How Are Audiobooks Keeping Reading Culture Alive?
Since we were children, it’s drummed into our heads that consistent reading is one of the essential keys to making us, well-rounded people. Even outside academia, it is essential for...
Since we were children, it's drummed into our heads that consistent reading is one of the essential keys to making us, well-rounded people. Even outside academia, it is essential for us to enjoy some books, whether fiction or non-fiction, leisurely.
But in today's world, reading is more complicated than ever. There is the assumption that if we are not reading for work or academic reasons, we should read for entertainment or self-development purposes.
The problem is that the world as we know it already entertains us, and with far less effort than it takes for us to read a book.
The Era Of Quick Entertainment
It’s no secret that we live in the age of the internet, and one of the hallmarks of this age is that entertainment is bit-sized, and these bites are becoming smaller than ever.
We spend approximately a third of our lives looking at one screen or the other, and a lot of these screens will be showing viral 1-minute or 30-second videos that entertain us without asking us to do too much.
On top of the ease of accessing easily digestible information, daily life has the constant hustle and bustle. That doesn’t always leave enough time for people to sit down and read a book the way they might have a decade or more ago.
It is, therefore, no surprise that reading culture is declining across the board. For example, reading rates have been down by 7% in the last decade among American adults, and research also shows that children are reading and enjoying reading less than ever before.
With alarming stats like this, there is concern about the total death of reading culture altogether. Thanks to the advent of audiobooks and the circumventing of common barriers to reading, things are looking more positive.
The publishing industry has certainly noticed this, hiring celebrities to voice audiobooks and expanding its distribution of them. Audiobook publisher, ABP Publishing, partnered with Audible and Zebralution and other digital media distributors to distribute non-fiction audiobooks across languages and topics, including business, personal development, popular psychology, parenting, and healthy living.

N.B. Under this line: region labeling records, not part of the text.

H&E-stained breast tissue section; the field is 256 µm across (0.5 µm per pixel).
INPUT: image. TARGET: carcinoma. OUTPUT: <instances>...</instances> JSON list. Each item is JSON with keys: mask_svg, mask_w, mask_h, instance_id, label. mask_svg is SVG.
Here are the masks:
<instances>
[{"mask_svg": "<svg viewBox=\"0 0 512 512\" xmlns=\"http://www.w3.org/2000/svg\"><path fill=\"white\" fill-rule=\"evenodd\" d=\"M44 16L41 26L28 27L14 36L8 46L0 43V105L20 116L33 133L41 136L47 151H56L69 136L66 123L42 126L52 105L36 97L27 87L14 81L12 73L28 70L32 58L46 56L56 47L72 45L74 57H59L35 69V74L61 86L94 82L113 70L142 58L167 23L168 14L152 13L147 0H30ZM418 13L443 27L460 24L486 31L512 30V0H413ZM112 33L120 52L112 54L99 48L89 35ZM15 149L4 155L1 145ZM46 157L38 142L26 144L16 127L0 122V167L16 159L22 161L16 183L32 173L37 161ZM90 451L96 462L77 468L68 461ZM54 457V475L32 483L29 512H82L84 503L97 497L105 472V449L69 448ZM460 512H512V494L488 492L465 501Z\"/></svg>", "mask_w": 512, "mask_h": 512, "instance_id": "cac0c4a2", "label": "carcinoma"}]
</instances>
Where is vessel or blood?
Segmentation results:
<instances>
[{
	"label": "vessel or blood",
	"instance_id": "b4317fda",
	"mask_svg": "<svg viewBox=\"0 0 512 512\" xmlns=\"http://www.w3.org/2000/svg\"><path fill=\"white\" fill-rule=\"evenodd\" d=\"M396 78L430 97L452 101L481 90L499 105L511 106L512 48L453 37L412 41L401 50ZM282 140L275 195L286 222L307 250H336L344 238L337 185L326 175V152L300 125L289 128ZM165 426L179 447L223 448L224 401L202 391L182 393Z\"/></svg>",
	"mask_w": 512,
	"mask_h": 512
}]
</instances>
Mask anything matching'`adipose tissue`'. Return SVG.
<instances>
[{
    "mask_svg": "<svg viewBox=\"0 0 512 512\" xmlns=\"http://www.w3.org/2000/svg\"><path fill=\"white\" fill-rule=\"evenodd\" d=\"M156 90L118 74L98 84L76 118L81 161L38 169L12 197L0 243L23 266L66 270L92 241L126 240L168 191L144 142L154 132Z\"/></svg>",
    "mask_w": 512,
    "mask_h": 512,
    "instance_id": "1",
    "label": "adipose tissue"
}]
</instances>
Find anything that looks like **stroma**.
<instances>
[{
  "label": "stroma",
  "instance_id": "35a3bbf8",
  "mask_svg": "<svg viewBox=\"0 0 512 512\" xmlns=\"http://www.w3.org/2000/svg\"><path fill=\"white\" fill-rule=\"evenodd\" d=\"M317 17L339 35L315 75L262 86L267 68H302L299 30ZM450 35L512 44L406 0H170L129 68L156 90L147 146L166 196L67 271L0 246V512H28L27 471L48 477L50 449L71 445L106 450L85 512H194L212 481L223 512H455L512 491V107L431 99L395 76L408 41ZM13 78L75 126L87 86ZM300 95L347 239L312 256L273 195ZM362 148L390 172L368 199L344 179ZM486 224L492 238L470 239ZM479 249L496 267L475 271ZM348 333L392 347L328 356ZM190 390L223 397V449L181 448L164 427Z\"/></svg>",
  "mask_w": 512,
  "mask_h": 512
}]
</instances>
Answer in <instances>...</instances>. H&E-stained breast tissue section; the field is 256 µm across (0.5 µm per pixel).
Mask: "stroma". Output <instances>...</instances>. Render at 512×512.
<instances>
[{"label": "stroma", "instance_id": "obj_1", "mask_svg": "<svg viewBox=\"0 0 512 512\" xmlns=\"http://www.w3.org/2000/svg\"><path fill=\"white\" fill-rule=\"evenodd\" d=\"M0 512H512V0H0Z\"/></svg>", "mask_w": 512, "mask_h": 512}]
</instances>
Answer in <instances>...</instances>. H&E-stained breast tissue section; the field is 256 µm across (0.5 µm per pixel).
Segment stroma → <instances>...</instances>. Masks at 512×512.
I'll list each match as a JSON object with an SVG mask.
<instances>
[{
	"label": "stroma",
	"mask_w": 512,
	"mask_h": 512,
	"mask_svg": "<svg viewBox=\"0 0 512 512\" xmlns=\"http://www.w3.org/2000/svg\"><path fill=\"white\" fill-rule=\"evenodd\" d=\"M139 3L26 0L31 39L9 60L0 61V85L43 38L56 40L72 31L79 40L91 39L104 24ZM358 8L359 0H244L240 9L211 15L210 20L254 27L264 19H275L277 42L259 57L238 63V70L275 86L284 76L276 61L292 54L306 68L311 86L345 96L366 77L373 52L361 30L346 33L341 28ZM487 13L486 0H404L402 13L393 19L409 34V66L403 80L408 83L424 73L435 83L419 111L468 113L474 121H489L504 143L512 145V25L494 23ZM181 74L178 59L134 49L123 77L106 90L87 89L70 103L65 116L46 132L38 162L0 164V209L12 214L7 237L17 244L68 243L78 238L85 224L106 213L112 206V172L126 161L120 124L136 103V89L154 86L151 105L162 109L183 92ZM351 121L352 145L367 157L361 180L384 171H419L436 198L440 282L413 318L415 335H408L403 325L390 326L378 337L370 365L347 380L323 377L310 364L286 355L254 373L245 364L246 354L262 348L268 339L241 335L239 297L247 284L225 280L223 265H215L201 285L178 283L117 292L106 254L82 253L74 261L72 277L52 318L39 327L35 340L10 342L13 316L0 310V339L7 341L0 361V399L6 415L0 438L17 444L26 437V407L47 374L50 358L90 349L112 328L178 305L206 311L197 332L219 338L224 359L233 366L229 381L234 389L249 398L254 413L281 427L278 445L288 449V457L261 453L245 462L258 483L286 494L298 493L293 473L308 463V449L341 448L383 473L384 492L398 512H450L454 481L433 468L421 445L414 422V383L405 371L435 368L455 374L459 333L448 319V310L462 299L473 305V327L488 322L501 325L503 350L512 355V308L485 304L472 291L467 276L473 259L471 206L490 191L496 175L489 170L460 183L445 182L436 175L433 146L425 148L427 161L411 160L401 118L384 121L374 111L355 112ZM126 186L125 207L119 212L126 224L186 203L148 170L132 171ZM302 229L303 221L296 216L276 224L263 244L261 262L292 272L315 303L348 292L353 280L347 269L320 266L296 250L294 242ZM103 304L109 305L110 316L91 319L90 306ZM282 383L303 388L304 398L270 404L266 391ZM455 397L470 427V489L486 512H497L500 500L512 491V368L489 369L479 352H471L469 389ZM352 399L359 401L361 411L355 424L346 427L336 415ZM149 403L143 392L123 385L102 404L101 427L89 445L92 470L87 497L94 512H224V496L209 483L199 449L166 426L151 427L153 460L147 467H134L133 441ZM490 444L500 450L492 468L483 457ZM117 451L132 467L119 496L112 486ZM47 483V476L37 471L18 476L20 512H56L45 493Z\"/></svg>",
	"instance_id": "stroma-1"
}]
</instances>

The publishing industry has noticed this, hiring celebrities or highly qualified voice actors to voice audiobooks and expanding its distribution of them.
For example, the large international audiobook publisher, ABP Publishing, partnered with Audible, Zebralution, and other digital media distributors involved a former opera singer in the choir of the Frankfurt Opera to voice non-fiction audiobooks in German. Audiobooks in other languages use voice actors with a rich background, known in various professional fields.
Celebrity involvement is bound to draw attention. A classic example of this is celebrity voiceovers for animated films that have helped many such as the Lion King and Zootopia, reach box office success and global acclaim.
The power of celebrity has proven palpable over the years, extending to the world of audiobooks, with consumers flocking to hear their beloved books read by their favorite celebrities.
Some of these include the actor Tom Hanks who has provided the audiobook voice for Ann Patchett's 2019 novel "Dutch House," Robert Leckie's "Helmet for My Pillow," and Stephen Colbert's "I Am a Pole."
Actors have also provided voice readings for classic novels such as Jake Gyllenhaal, providing the reading for 'The Great Gatsby' by F. Scott Fitzgerald and Anne Hathaway voicing 'The Wonderful Wizard of Oz' by L. Frank Baum.
There are several reasons for this. First, there is the apparent convenience of consuming books in an easily digestible format and the draw of celebrities reading audiobooks.
However, there might be a more profound emotional aspect to all of this. According to a University College London study, audiobooks can elicit a significant emotional response from listeners during critical moments, sometimes even more than TV and movies.
Then there is the speed at which people can read books. Recent reports have touched on those who set yearly reading goals of a certain number of books, a growing trend. While physically reading a book will take a certain amount of time, listening to a whole book can take only a few hours.
More people find themselves drawn to audiobooks. With any luck, the downward trend of reading, especially among younger people, can be reversed.
For the publishing industry, it means its business model can evolve, and books continue to exist within the world, both now and in the future, and while many of us might not read, we can certainly listen.